美国•纽约
换衣间出来后,我快速的打理被海水润湿的头发,湿湿嗒嗒的黏在我脸颊边,还带了些海水味。
顾不上的狼狈,大致整理好就快速的跑回宴会厅,以防Andie发现我的离开。
一抵达宴会厅,第一反应自然是看向今天的主角:Andie。
她老人家依旧雍容华贵的与人交谈,丝毫没有感觉到我的离去。
呼……这一点很好,悬着心也算顺利着陆。
上岸后我一直都是口干舌燥,见到Waiter端着酒盘走来走去,我随手从盘中拿了杯香槟,下意识的大口喝了下去瞬间被气泡呛得不轻。
等顺好气了,一转头Andie没感受到我的存在,其他人倒是把认出我来。
无论认不认识都向我举杯示意,有些还过来寒暄两句,在这个华丽的名利场,人人都谈笑风生,心里都有一把属于自己的小算盘。
哪怕从小到大陪Andie参加那么多次宴会,我还是无法适应他们的虚伪。
远远注视着年迈的Andie还能坐在中间如鱼得水般的放声大笑,让我很是钦佩。
也对,今天是她老人家的60大寿为何她要过得苦不堪言呢?
“moon过来.”
一声召唤哪怕我再不情愿,也要保持笑颜,像个千金小姐的模样,来到Andie身边。
尽管我不相信,奶奶的视力还当真是好,比如像我穿了一袭香槟色站在同是香槟色的窗帘前,她站在大老远,眼眸轻轻搜索还是能找到我。

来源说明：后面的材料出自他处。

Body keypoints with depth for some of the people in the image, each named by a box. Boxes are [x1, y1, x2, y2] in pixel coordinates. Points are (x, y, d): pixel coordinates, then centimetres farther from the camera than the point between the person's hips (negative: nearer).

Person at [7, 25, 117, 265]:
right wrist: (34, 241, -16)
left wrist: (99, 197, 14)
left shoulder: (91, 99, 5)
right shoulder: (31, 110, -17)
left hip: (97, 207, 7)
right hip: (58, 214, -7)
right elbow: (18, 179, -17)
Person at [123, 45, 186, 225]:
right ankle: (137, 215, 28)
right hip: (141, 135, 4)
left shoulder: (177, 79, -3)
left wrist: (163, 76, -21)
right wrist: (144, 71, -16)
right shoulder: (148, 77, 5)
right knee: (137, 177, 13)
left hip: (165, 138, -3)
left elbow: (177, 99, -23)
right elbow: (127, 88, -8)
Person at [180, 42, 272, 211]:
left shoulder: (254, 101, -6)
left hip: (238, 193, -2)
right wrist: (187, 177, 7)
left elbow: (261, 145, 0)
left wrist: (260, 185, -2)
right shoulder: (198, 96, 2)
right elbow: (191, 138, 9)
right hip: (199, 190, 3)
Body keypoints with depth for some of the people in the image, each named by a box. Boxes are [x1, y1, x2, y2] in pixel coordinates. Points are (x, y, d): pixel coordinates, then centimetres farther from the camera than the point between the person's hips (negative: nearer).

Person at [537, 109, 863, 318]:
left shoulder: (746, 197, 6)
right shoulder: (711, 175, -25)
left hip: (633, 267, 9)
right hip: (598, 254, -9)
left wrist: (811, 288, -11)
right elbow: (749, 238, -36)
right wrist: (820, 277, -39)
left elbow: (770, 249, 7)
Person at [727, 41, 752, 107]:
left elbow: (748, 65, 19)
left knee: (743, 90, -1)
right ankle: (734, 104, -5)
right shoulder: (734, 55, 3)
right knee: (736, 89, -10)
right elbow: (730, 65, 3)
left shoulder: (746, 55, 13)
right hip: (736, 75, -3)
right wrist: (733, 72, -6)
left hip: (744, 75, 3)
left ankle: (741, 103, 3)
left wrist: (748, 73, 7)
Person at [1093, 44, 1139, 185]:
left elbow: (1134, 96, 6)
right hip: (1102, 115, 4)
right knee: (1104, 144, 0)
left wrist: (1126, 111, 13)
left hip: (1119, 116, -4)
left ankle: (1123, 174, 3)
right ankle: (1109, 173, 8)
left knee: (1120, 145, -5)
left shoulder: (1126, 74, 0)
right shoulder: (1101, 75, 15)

Andie拉着我手,慈爱的注视着口中说着极其不搭的中文来质问我:“又去哪胡闹了?”
同样,她的中文也是跟视力成正比,纯正的北京音。
而我的中文当然也不差:“这回我发誓是被别人缠上,不是我去胡闹。您可别冤枉好人。”
站在她外围的老外面部轻松,丝毫没有察觉到我们祖孙两在掐架。
“呵呵……你是我孙女我又岂会不知道?”
当真你不知道的多了去了。
如果我说来的路上扶老奶奶过马路,导致塞车,抵达酒店发现有孩子在海边溺水,我救上岸,那Andie一定会说,你不会游泳的,就算会,也不会是个花时间在老奶奶身上的人。

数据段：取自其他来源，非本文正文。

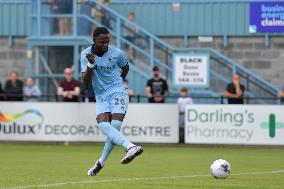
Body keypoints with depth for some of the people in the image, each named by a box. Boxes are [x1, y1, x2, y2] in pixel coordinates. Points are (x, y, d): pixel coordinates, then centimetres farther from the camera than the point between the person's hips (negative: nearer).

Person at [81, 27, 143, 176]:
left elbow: (125, 67, 20)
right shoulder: (85, 54, -3)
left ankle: (101, 162, -7)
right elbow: (86, 82, -7)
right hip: (101, 96, 1)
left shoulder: (116, 53, -3)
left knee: (115, 126, -19)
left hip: (118, 92, -1)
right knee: (103, 125, -26)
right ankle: (131, 147, -38)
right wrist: (90, 64, -21)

因为向来我在她心目中就是这样的刁蛮任性,丝毫没有贵族小姐风范。
想到这,我唯拿出惯招:“Andie我发誓。”
Andie摆摆手不吃我这一套。
她的脾气一贯都是认定一件事就不会不改变的,所以我多说也无益。
将视线转向她身旁出自华尔街金融圈中的青年才俊,连想都不用想我就明白。
接下来的程序,Andie同往常似的,把我介绍给一群外国的小伙们。
他们个个都拥有国外欧洲人特有的五官特征,英俊非凡,除此之外他们还有都是企业精英。
一般人早就被他们迷得神魂颠倒,而我司空见惯,再帅的哥也认得有点脸盲,反正在我眼中外国人不都长成金发碧眼。
所以,当脸盲的我在Andie面前,把c君叫成了b君,把b君叫成了e君,爱面子的她,怕我再出什么更大的岔子前,将我的相亲活动从而终止。
呼……也算是应了中国的电视剧常出现的话,救人一命胜造七级浮屠。
终于在我千祈祷万祈祷的情况下,Andie60岁的寿宴画上完美的句号。
而这个完美的前提,是不发生接下来的事。